Directions: Reproduce the part of the listing that opens with the line containing "Contacter l'ASCA" and closes with the line containing "Поисковые магниты", including both of those lines.

--- Study material Enclosed Below ---

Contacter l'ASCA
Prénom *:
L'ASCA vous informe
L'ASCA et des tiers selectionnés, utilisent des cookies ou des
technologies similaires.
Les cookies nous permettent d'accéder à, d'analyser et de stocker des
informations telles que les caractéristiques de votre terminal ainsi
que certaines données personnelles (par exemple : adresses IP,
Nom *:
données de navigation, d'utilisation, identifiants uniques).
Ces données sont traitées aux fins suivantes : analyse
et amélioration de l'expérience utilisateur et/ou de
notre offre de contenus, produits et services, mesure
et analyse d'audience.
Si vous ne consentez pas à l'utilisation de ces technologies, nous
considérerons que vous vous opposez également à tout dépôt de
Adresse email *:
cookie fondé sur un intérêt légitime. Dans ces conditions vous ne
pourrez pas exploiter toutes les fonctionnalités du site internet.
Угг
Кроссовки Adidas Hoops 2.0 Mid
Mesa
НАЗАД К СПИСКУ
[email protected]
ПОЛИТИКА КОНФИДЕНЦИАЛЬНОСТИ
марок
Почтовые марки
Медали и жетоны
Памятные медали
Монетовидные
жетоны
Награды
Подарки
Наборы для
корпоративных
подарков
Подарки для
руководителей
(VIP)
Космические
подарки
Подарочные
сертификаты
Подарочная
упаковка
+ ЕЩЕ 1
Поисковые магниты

--- End of Enclosed Study material ---
--- Study material Enclosed Below ---

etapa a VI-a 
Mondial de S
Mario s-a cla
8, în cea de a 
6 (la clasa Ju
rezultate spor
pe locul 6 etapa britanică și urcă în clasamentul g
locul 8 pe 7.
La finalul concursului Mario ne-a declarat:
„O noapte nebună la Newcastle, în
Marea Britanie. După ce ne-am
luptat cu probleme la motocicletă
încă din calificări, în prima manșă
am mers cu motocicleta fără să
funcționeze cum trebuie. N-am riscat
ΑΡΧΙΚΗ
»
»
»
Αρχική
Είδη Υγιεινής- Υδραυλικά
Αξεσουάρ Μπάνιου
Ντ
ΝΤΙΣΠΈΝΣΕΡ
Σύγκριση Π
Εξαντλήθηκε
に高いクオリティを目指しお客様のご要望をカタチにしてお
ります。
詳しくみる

--- End of Enclosed Study material ---

Your solution:
Contacter l'ASCA
Prénom *:
L'ASCA vous informe
L'ASCA et des tiers selectionnés, utilisent des cookies ou des
technologies similaires.
Les cookies nous permettent d'accéder à, d'analyser et de stocker des
informations telles que les caractéristiques de votre terminal ainsi
que certaines données personnelles (par exemple : adresses IP,
Nom *:
données de navigation, d'utilisation, identifiants uniques).
Ces données sont traitées aux fins suivantes : analyse
et amélioration de l'expérience utilisateur et/ou de
notre offre de contenus, produits et services, mesure
et analyse d'audience.
Si vous ne consentez pas à l'utilisation de ces technologies, nous
considérerons que vous vous opposez également à tout dépôt de
Adresse email *:
cookie fondé sur un intérêt légitime. Dans ces conditions vous ne
pourrez pas exploiter toutes les fonctionnalités du site internet.
Угг
Кроссовки Adidas Hoops 2.0 Mid
Mesa
НАЗАД К СПИСКУ
[email protected]
ПОЛИТИКА КОНФИДЕНЦИАЛЬНОСТИ
марок
Почтовые марки
Медали и жетоны
Памятные медали
Монетовидные
жетоны
Награды
Подарки
Наборы для
корпоративных
подарков
Подарки для
руководителей
(VIP)
Космические
подарки
Подарочные
сертификаты
Подарочная
упаковка
+ ЕЩЕ 1
Поисковые магниты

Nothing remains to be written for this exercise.